Es wird erzählt, man habe die Werke des Aristoteles in der antiken Bibliothek von Rhodos in einer bestimmten Reihenfolge einsortiert: vorne die naturphilosophischen Bücher, dahinter (griechisch „meta“) die über die Physik hinausgehenden Theorien, die man darum fortan „meta ta physika“ nannte. Wer weiß, ob’s stimmt, aber so hatten die Dinge schon mal ihre literarische Grundordnung. Überhaupt: kein schlechtes Bild, sich die Welt als Bibliothek vorzustellen. Ein stetig wachsender, unendlicher Speicher von Beschreibungen, Hypothesen und Beweisführungen, ein Gedächtnis der menschlichen Erfahrung und Erkenntnis. So faszinierend, dass sich mancher gar nicht mehr auf die reale Welt einlassen mag, die im metaphysischen Sinne genauso virtuell ist wie ein Computerspiel – eine Projektion, eine Vorstellungswelt eben.

Möglicherweise behandelt Carl Spitzweg genau dieses philosophische Thema in seinem Bild vom Bücherwurm. Was wiederum nur meine Wahrnehmung hergibt – aber bleiben wir einfach mal dabei. Ich könnte dieses Motiv mit oberflächlichem Interesse konsumieren und als banales Genrebildchen einordnen. Ich muss ja nicht unbedingt eine Botschaft herauslesen, doch ich kann die Beschriftung am Regal bemerken und beim Begriff der Metaphysik hängen bleiben.

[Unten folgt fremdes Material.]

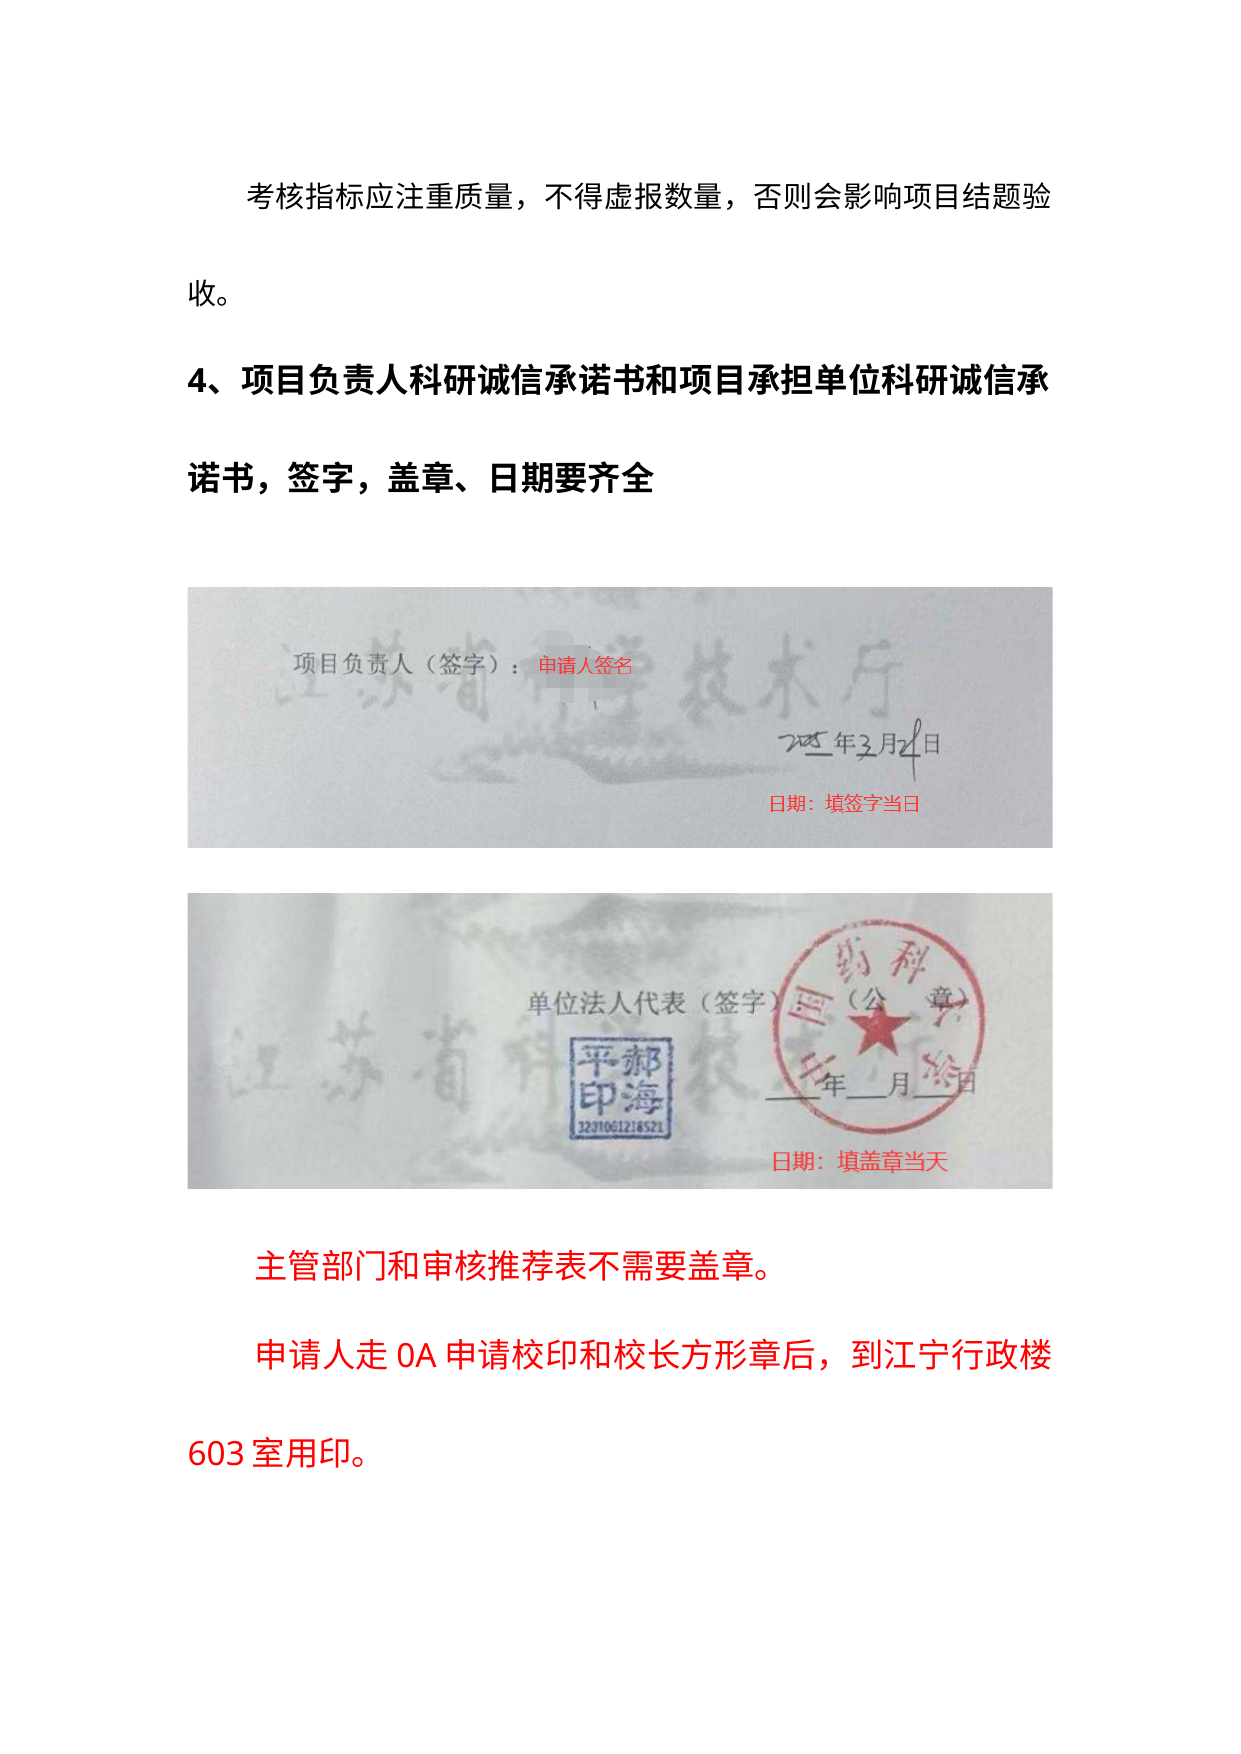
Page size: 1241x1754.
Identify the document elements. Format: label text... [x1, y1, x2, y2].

text 考核指标应注重质量，不得虚报数量，否则会影响项目结题验收。 [187, 162, 1053, 324]
text 申请人走0A申请校印和校长方形章后，到江宁行政楼603室用印。 [187, 1321, 1053, 1483]
text 主管部门和审核推荐表不需要盖章。 [187, 1232, 1053, 1297]
picture [187, 587, 1053, 848]
text 4、项目负责人科研诚信承诺书和项目承担单位科研诚信承诺书，签字，盖章、日期要齐全 [187, 346, 1053, 508]
picture [187, 893, 1053, 1189]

Und wenn ich erst mal spekuliere, um was es in diesem virtuos gemalten Bücheruniversum geht, vollzieht meine Vorstellung die gewünschte kopernikanische Wende und aus dem verpennten Kauz im dunklen Hinterzimmer wird auf einmal ein hellwacher Geist um den sich die Welt seiner subjektiven Erkenntnis dreht.

Dann steht er wie ein Ausrufezeichen im freien Raum, der alte Zausel, im diagonal einfallenden Licht der Aufklärung, ganz oben auf einer steilen Himmelsleiter, deren Höhe man nicht ermessen kann. Eine unbewegte Figur, seltsam entspannt trotz akrobatischer Verrenkungen, mit der sie die Weisheit zwischen allen Gliedmaßen eingeklemmt. Ein selbstvergessenes Individuum vollführt einen geistigen Klimmzug: Was kann ich wissen? Was soll ich tun? Was darf ich hoffen?


Der vergeistigte Büchernarr hat in seinem Habitus sicher etwas gemeinsam mit dem Weltweisen aus Königsberg: „Die Lebensgeschichte des Immanuel Kant ist schwer zu beschreiben“, schreibt Heinrich Heine in seiner Geschichte der Religion und Philosophie in Deutschland, „denn er hatte weder Leben noch Geschichte.“


Dieser häusliche Mensch wagt sich hoch hinaus und es gibt keinen Grund ihn zu belächeln, auch wenn er einen etwas entrückt-blöden Gesichtsausdruck macht, denn er ist einer von den Guten im Lande der Dichter und Denker. Ein Pantheist? Ein Freigeist? Ein Lichtbringer? In jedem Falle ist er einer unserer politischen Vorfahren und in seinem Kopf entsteht womöglich gerade die Vorstellung von einer freiheitlich-demokratischen Grundordnung.

Kann aber auch sein, dass alles ganz anders ist. Sorry – seit Immanuel Kant ist es ja amtlich: jeder Mensch hat seine eigene Sicht der Dinge. So bleiben alle Angaben wie immer ohne Gewähr. In der Kunstbetrachtung war das übrigens schon immer so.

Besinnliche Weihnacht und ein glückliches und zufriedenes Neues Jahr 2015!